The OECD predicts France’s GDP will shrink by 3.3% this year and by 0.1% in 2009, according to its Economic Outlook database. More optimistically, in its latest World Economic Outlook, the International Monetary Fund predicted France’s economy, the world’s fifth largest, would shrink by 1.9% this year and grow by 0.7% next year.
The OECD praises France’s economic stimulus package, adopted at the start of the year, which amounts to 1.5% of GDP. The measures are “fairly well targeted,” says the report: “aimed primarily at the productive apparatus and designed, on the one hand, to relieve the liquidity constraints that suddenly confronted SMEs [small and medium-sized enterprises] and, on the other, to speed investment in various infrastructure projects.”
France’s banks, meanwhile, are in a better position than in many other countries because of diversified business activities and “more defensive prudential lending standards”.

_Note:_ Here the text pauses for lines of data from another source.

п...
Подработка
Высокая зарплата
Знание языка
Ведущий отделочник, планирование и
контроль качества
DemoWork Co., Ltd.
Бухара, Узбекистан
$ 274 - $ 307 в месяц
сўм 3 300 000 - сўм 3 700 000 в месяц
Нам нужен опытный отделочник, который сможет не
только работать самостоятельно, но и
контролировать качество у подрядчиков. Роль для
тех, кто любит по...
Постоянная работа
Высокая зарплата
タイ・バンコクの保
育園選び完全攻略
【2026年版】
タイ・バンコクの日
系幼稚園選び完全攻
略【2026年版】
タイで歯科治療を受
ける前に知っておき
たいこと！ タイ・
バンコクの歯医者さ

However, the OECD issues dire warnings on France’s public finances, with public debt at nearly 70% of GDP. It takes the government to task, saying that “government expectations for public deficit have hardly ever been achieved”. In the traditionally socialist country, the OECD says government spending must be controlled and local taxation overhauled.
It notes that after shrinking from 4.1% to 2.4% of GDP between 2003 and 2006, the general government deficit again widened in 2007 because expenditure was not cut to match a drop in revenues resulting from tax reform.
The French authorities now predict a deficit close to 5.6% of GDP in 2009 and 5.2% in 2010. “It is difficult to foresee a market improvement in the deficit before 2011, if by then, unless further tightening measures are taken,” says the OECD.
Meanwhile, to enhance competition both between French businesses and in the international arena, France should remove barriers in the shape of regulations applied to certain professions and rules on terms of sale between suppliers and distributors, the report argues.
It should also moderate the minimum wage to make labour cheaper, make it easier to fire workers while maintaining unemployment insurance, and increase incentives for over-55s and over-60s to work, says the OECD. This would help cut France’s unemployment rate, one of Europe’s highest. The report is critical of the legally mandated 35-hour working week.